I immediately checked out the salsa and condiment bar in the center of the room. Here I found a fresh pico de gallo, a very hot red tomato-based salsa, and a green salsa that I think must have been made with fire-roasted chilis. This latter was generously laced with chopped cilantro and was my favorite of the three. On the bar was also a green creamy sauce about the consistency of a salad dressing and that one woman said was made from avocados. The bar also included sliced radishes and cucumbers, hot peppers, and sliced red onion that had been treated in some way to reduce the bite. (I suspect it was doing nothing more elaborate than soaking them in salted ice water.)
I returned to the table hearing a Spanish language version of the Drifters’ “Under the Boardwalk” playing over the sound system and bearing small cups each of the green sauce, the pico de gallo, and the two salsas. Soon our number was called to the food truck, and Chuck retrieved my Carne Asada (roasted meat) taco topped with shredded cabbage. Back to the salsa bar to top this with some of the brined onions and the green sauce. The taco was small (What do you expect for $1.50?) and the meat was a little dry.
Finally, our number was called for the dogs, and Chuck went to retrieve them from the hot dog cart.
“Was the Sonoran hot dog invented in northern Mexico or southern Arizona? No one has been able to provide a conclusive answer to that question, but there is little doubt that the continent's most baroque wiener, which first appeared at street carts in Tucson in the late 1960s, found its chief proponent in 1993 when the Contreras family opened El Guero Canelo. Differences among the city's many ‘hot dogs estilo Sonora’ are subtle, but no one could dispute that the one served by this happy restaurant is a benchmark.” (from the Tucson Weekly web site).

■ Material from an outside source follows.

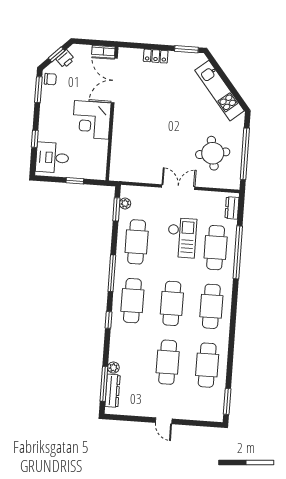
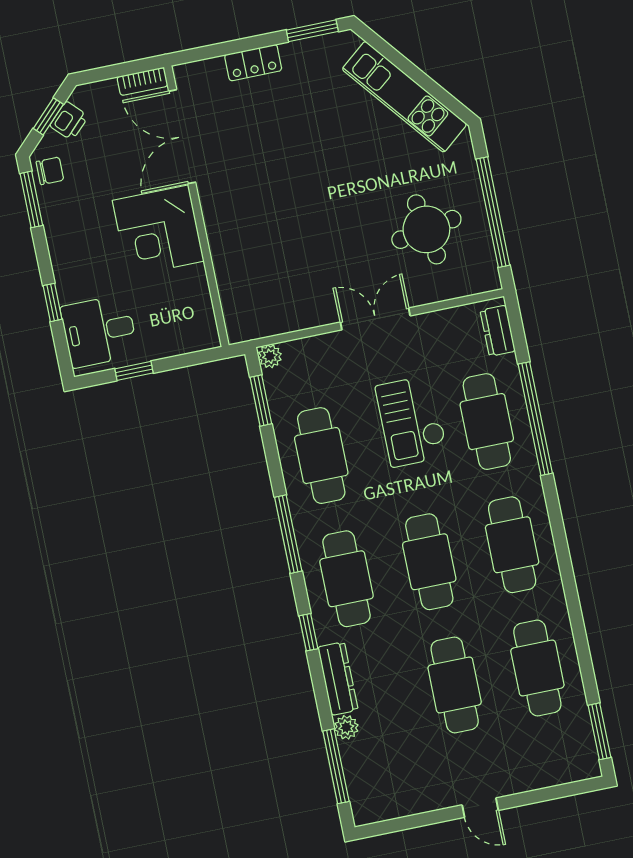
window: (75, 181) -> (134, 371), moved
plant: (125, 203) -> (270, 356), moved
checkout: (182, 238) -> (412, 421), turned 180
dresser: (113, 391) -> (338, 679), moved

So what is a Sonoran Hot Dog? “For those who love hot dogs and Mexican food, the Sonoran hot dog is the Holy Grail. It’s a weenie wrapped in bacon, encapsulated by a soft, sweet bun, and topped with beans, diced tomato, onions (raw and grilled), mayonnaise, mustard, and salsa.” A Sonoran hot dog is wonderful. A Sonoran hot dog is better than a Chicago hot dog. A Sonoran hot dog is as messy as it is delicious. Especially when you add the brined onions, creamy green sauce, and roasted chili salsa as I did.
Those who read this blog regularly know that I am no fan of “soft, white, fluffy bread.” But in the case of this bun, soft, white, and fluffy work perfectly. The hot dog itself isn’t too spicy, isn’t too smoky, and isn’t too garlicky. This lets the flavors of all the toppings meld seamlessly with the meat.
Chuck had no sooner finished taking the hot dog photos when we were approached by the restaurant’s manager, Arturo, “as in King Arthur or Arturo Toscanini,” he announced. (I suspect that restaurant owners get a little nervous when they see a customer photographing the food.) During our brief conversation we learned that El Guero Canelo makes their own rolls and that their food “comes from the heart,” said Arturo, as he tapped his chest.
El Guero Canelo's Sonoran hot dog has been named “Best of Tucson” for the past four years and will be featured when the Travel Channel comes to Tucson to shoot an episode for a new series that will be visiting cities across the country and featuring their iconic food dishes. The show will be a companion to their popular Man vs. Food series and will pit food establishments against each other, (BK Carne Asada vs. El Guero Canelo), interview fans, and choose Superfans.
This is a section of the outdoor seating (above).
Rating restaurants can be a tricky business. How do you compare the up-scale Ocatillo Café (see January 23rd entry) and the joint El Guero Canelo? As much as I would like to give the latter the ultimate 5.0 Addies, the dry Carne Asada did them in and reduced their score to “only” 4.5 Addies.